[Saved data entries]
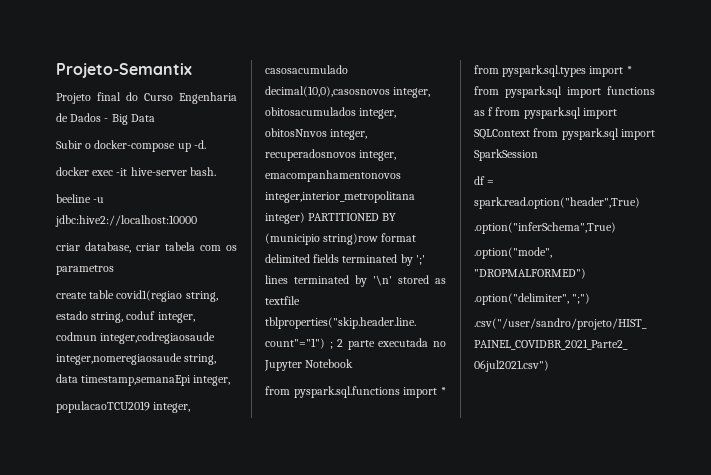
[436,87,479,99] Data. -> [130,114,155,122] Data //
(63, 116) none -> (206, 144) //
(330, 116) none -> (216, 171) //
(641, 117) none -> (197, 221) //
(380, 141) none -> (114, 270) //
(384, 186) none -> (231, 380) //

EXERCISE
Reproduce the data verbatim. Do not carry any picture into the copy.

EXERCISE RESULT
[436,87,479,99] Data. -> [130,114,155,122] Data //
(63, 116) none -> (206, 144) //
(330, 116) none -> (216, 171) //
(641, 117) none -> (197, 221) //
(380, 141) none -> (114, 270) //
(384, 186) none -> (231, 380) //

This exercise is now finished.